(Body or hand keypoint data)

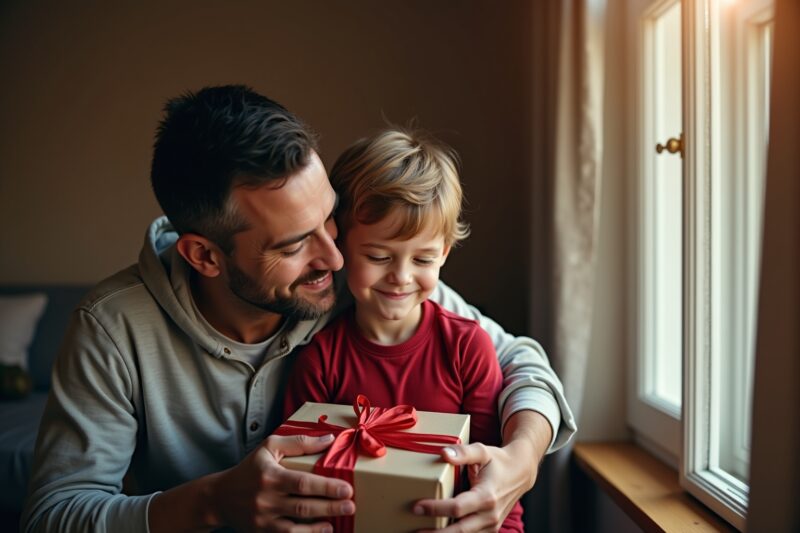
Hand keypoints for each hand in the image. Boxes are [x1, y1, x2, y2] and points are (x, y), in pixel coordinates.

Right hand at [206, 433, 354, 531]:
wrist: (219, 497)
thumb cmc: (249, 469)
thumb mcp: (270, 448)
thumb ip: (299, 442)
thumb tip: (329, 439)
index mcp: (270, 475)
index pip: (302, 483)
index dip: (326, 487)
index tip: (346, 488)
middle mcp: (265, 499)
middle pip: (303, 506)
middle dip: (330, 507)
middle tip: (350, 505)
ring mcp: (263, 519)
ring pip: (294, 527)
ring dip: (318, 527)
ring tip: (337, 521)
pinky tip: (321, 531)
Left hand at [412, 411, 550, 532]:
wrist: (520, 473)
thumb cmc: (498, 461)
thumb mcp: (482, 451)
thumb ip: (463, 452)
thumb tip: (443, 453)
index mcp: (486, 496)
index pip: (457, 507)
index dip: (435, 509)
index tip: (416, 506)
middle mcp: (490, 515)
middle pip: (458, 531)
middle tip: (413, 530)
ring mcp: (490, 525)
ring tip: (420, 532)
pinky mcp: (489, 530)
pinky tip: (436, 531)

* What to do
Each record above should be duplicated word for word, with no pictures included.

* Output for this exercise
Hand keypoints for each hand in the image. Boxes are [x1, y1, x2, y2] and points are (x, y), in pixel coordinates.

Right hand at [206, 433, 354, 531]:
wrist: (219, 497)
thumb cmc: (249, 469)
thumb mcp: (270, 448)
thumb ip: (299, 442)
thumb tip: (329, 439)
index mcp: (270, 475)
index pip: (302, 483)
index dip: (326, 487)
index tip: (346, 488)
middle mcp: (265, 499)
middle pip: (303, 506)
middle dip: (330, 507)
middle tip: (350, 505)
ring mcp: (263, 519)
ring pip: (294, 527)
ring dip: (318, 527)
ring tip: (337, 521)
pinky tip: (321, 531)
Left hand at [412, 411, 550, 532]:
wrist: (520, 473)
thumb cmc: (498, 461)
thumb mcp: (482, 451)
thumb ip: (463, 452)
thumb tip: (443, 453)
index mcp: (486, 496)
index pip: (457, 507)
index dip: (435, 509)
index tip: (416, 506)
middle mcp: (490, 515)
middle pip: (458, 531)
middle tip: (413, 530)
ring mcp: (490, 525)
ring tip: (420, 532)
pinky mcp: (489, 530)
pinky tip: (436, 531)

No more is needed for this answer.